From: Chuck Lever <cel@kernel.org>
To: NeilBrown <neilb@ownmail.net>, Jeff Layton <jlayton@kernel.org>,
Olga Kornievskaia <okorniev@redhat.com>,
Dai Ngo <dai.ngo@oracle.com>, Tom Talpey <tom@talpey.com>
Cc: <linux-nfs@vger.kernel.org>, Chuck Lever <chuck.lever@oracle.com>
Subject: [PATCH v2 6/8] sunrpc: implement flat combining for TCP socket sends
Date: Tue, 10 Feb 2026 11:20:23 -0500 [thread overview]
Message-ID: <20260210162025.2356389-7-cel@kernel.org> (raw)
In-Reply-To: <20260210162025.2356389-1-cel@kernel.org>
From: Chuck Lever <chuck.lever@oracle.com>
High contention on xpt_mutex during TCP reply transmission limits
nfsd scalability. When multiple threads send replies on the same
connection, mutex handoff triggers optimistic spinning that consumes
substantial CPU time. Profiling on high-throughput workloads shows
approximately 15% of cycles spent in the spin-wait path.

§ **Data supplied**

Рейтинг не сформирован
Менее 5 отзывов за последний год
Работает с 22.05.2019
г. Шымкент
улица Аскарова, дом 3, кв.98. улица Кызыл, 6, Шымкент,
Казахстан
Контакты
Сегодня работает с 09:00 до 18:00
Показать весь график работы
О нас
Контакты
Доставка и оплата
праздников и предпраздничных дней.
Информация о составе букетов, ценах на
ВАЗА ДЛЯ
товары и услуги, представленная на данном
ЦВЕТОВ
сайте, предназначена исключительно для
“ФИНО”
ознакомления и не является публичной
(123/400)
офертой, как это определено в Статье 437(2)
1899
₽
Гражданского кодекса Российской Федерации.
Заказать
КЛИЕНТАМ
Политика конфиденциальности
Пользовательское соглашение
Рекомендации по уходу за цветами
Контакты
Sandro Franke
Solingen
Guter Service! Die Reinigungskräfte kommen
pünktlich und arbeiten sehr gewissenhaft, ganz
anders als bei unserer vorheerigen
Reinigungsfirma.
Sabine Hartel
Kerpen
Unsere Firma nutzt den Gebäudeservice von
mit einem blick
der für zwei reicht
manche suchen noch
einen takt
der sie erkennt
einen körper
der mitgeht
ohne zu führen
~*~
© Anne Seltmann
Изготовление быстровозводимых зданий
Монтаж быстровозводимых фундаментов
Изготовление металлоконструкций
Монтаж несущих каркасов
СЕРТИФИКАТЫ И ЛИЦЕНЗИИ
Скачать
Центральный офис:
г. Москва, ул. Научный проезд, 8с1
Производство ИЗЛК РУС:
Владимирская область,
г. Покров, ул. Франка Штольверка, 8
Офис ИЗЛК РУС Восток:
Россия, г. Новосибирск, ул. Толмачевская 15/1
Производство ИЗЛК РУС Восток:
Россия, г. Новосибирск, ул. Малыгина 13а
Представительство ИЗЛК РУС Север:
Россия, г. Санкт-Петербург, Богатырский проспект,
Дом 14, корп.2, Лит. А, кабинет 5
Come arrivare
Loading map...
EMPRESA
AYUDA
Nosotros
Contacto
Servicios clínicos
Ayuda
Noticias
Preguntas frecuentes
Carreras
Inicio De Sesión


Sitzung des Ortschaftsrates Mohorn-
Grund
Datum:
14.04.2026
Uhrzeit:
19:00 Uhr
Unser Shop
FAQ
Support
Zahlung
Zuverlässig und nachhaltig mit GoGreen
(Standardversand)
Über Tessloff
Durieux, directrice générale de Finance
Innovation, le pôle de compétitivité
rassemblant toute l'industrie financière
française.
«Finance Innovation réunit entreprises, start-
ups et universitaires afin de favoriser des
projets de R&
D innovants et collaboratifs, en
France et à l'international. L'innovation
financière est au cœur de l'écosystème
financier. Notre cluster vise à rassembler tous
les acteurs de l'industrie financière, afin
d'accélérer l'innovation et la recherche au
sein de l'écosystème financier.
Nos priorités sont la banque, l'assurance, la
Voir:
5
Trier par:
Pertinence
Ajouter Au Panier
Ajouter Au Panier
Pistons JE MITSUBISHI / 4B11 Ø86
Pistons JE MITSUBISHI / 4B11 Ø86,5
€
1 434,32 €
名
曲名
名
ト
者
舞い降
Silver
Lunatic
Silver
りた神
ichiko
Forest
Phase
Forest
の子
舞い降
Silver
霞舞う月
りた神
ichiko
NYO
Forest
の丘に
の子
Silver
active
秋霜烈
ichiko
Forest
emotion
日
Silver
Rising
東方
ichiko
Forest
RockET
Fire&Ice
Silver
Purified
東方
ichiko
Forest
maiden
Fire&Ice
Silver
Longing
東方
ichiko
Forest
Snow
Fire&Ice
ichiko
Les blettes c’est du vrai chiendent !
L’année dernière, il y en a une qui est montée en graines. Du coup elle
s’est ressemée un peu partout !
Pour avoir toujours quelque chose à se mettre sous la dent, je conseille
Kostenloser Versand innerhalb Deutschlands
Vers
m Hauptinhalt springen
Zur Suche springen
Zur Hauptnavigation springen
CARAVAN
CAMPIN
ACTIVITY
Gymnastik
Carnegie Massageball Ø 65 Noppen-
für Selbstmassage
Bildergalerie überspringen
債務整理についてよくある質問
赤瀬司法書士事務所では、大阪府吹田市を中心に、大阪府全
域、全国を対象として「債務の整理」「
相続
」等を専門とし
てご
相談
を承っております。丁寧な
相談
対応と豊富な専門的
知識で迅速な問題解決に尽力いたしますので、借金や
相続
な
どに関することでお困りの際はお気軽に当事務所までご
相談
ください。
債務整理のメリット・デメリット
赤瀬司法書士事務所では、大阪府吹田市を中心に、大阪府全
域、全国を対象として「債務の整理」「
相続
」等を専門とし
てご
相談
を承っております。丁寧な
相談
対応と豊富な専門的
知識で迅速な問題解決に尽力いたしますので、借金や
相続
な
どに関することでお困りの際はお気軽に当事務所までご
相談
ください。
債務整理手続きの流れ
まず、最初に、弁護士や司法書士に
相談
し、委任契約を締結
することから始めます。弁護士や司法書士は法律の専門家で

§ **Set of tasks**
1. Based on the patch email above, decide whether each statement agrees with it: (a) The patch implements flat combining for TCP socket sends. (b) Profiling shows about 25% of cycles spent in the spin-wait path. (c) The contention described occurs during UDP reply transmission. For each, answer yes or no and quote the deciding words of the patch email.
2. Reproduce the listing line for line, starting at its first line and ending with the line that contains "офертой, как это определено в Статье 437(2)".

§ **Results of the exercise**
1.
(a) Yes: "sunrpc: implement flat combining for TCP socket sends"
(b) No: "approximately 15% of cycles spent in the spin-wait path"
(c) No: "High contention on xpt_mutex during TCP reply transmission"

2.
Рейтинг не сформирован
Менее 5 отзывов за последний год
Работает с 22.05.2019
г. Шымкент
улица Аскарова, дом 3, кв.98. улица Кызыл, 6, Шымкент,
Казахстан
Контакты
Сегодня работает с 09:00 до 18:00
Показать весь график работы
О нас
Контакты
Доставка и оплата
праздников и предпраздничных дней.
Информация о составе букетов, ценах на
ВАЗА ДЛЯ
товары и услуги, представленная на данном
ЦВЕТОВ
сайте, предназначена исключительно для
“ФИНО”
ознакомления и не является публичной
(123/400)
офертой, как это определено в Статье 437(2)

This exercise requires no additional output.